The records themselves were, as I've implied, a pretty incongruous bunch. I can't imagine that any of them were acquired new by my parents, although one or two of the later ones had belonged to my brother from the beginning of his record buying in the late 1950s.
Because of my tendency not to throw things away, I've managed to keep them all until now. This despite the fact that I've had nothing to play them on since my father's old Grundig radiogram (and that's another word you don't often see or hear nowadays!) packed up about seven or eight years ago.
Last week, though, I decided to buy myself an early Christmas present:
This is the Ion TTUSB05XL. I bought it from our local Maplin's - they've got a special offer going on it at the moment which has knocked £30 off the price. It'll come in handy for transferring my vinyl to CD-R for backup, but it'll also be a means of getting those old 78s preserved before they get beyond playability. This meant that I had to buy an extra stylus to play them, and the turntable itself doesn't play at that speed, but the Audacity software which comes with the turntable enables you to do the job after you've captured the original disc at 45 or 33.

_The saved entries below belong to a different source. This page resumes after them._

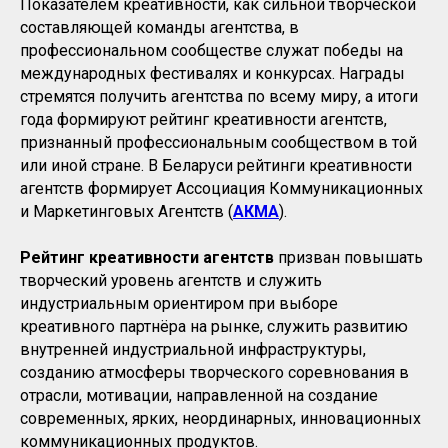
Показателем креативности, как сильной творческой
составляющей команды агентства, в
профессиональном сообществе служат победы на
международных фестивалях и конкурсах. Награды
стремятся получить агентства по всему миру, а итоги
года формируют рейтинг креативности агентств,
признанный профессиональным сообществом в той
или иной стране. В Беларуси рейтинги креативности
агентств формирует Ассоциация Коммуникационных
и Маркетинговых Агентств (
АКМА
).
Рейтинг креативности агентств
призван повышать
творческий уровень агентств и служить
индустриальным ориентиром при выборе
креативного партнёра на рынке, служить развитию
внутренней индустриальной инфраструктуры,
созданию атмосферы творческого соревнования в
отрасли, мотивации, направленной на создание
современных, ярких, неординарных, инновационных
коммуникационных продуктов.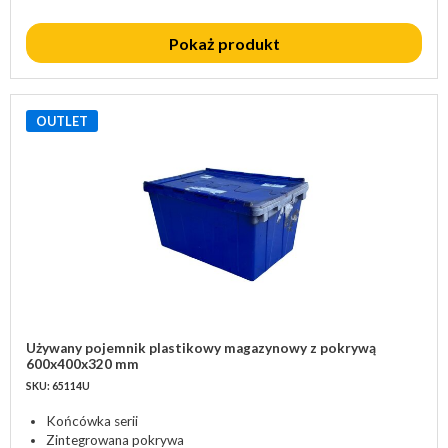
Pokaż produkt
OUTLET
Używany pojemnik plastikowy magazynowy z pokrywą
600x400x320 mm
SKU: 65114U
Końcówka serii
Zintegrowana pokrywa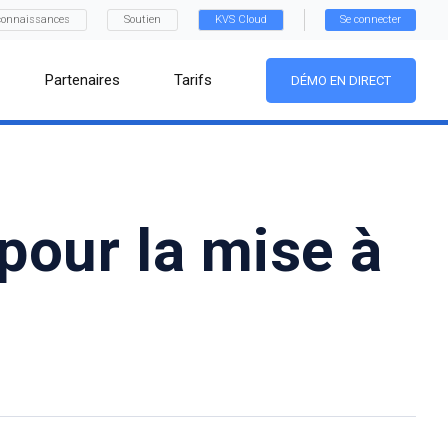
connaissances
Soutien
KVS Cloud
Se connecter
Partenaires
Tarifs
DÉMO EN DIRECT
 pour la mise à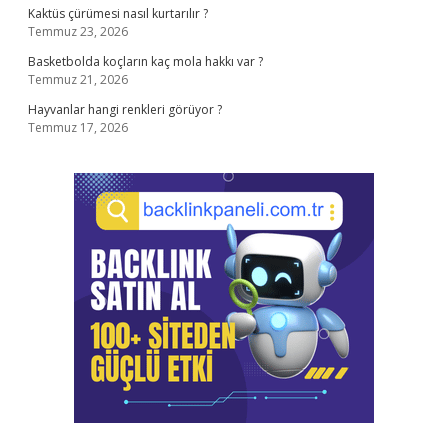
Kaktüs çürümesi nasıl kurtarılır ?
Temmuz 23, 2026
Basketbolda koçların kaç mola hakkı var ?
Temmuz 21, 2026
Hayvanlar hangi renkleri görüyor ?
Temmuz 17, 2026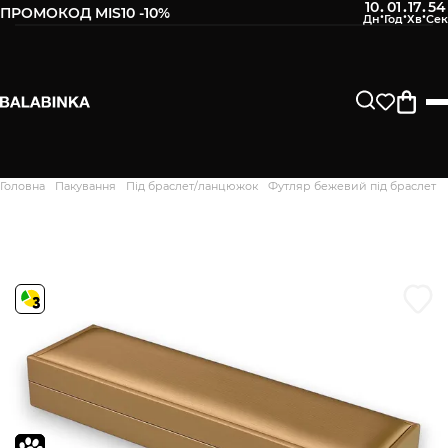
10
01
17
54
:
:
:
ПРОМОКОД MIS10 -10%
Залиште свій номер телефону
Після того, як ми отримаємо товар - вам буде
відправлено СМС про наявність в нашому магазині
Продовжити
Головна
Пакування
Під браслет/ланцюжок
Футляр бежевий під браслет
Дякуємо. Ваш відгук
відправлено на модерацію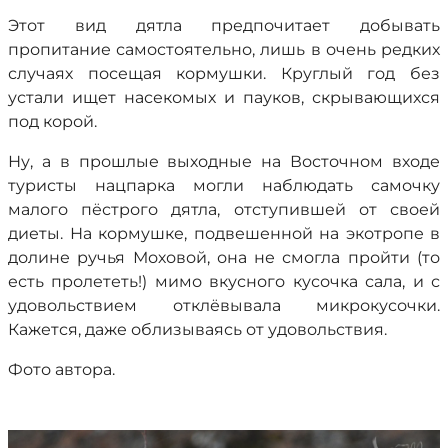
Этот вид дятла предпочитает добывать
пропитание самостоятельно, лишь в очень редких
случаях посещая кормушки. Круглый год без
устали ищет насекомых и пауков, скрывающихся
под корой.
Ну, а в прошлые выходные на Восточном входе
туристы нацпарка могли наблюдать самочку
малого пёстрого дятла, отступившей от своей
диеты. На кормушке, подвешенной на экотропе в
долине ручья Моховой, она не смогла пройти (то
есть пролететь!) мимо вкусного кусочка сала, и с
удовольствием отклёвывала микрокусочки.
Кажется, даже облизываясь от удовольствия.
Фото автора.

I've started on the project already, but have had problems: a couple of the 78s are only 5½ or 6 inches in diameter and also have very small labels, so the mechanism won't allow you to get to the end of the track. The other problem is the condition of the discs I've tried so far. Let's face it, many of them are very old indeed (some over eighty years old) and had been played to death with the old steel needles. They're also absolutely bloody rammy. I'm trying the standard method I developed when having to clean up old vinyl I'd bought at record fairs (which involves lukewarm water, bath soap, a flannel and a fluffy towel), and seem to be getting somewhere with that, but there's only so much you can do with them after all this time, as you will tell from what follows.
Some of these discs are old childhood friends and, given that they must nearly all be out of copyright a long time ago, I might share the odd one with you if only to try to explain why I turned out like this.
Eclipse Records were manufactured by the Crystalate company from about 1931 to 1935, and were 8" discs which were sold in Woolworth's (odd to think that my small collection of Eclipse discs might outlast the shop which sold them) at what would later be called 'budget' prices, i.e., cheap.
Lizzie, Come In And Shut That Door by Bert Layton is one of the label's earliest releases, and I played it a lot when I was a licklun - so much so that, although I hadn't heard it for at least thirty years, I could sing along with just about all of it when I transferred it to my hard drive the other night. As I've said before, music may be the nearest we can ever come to a working time machine.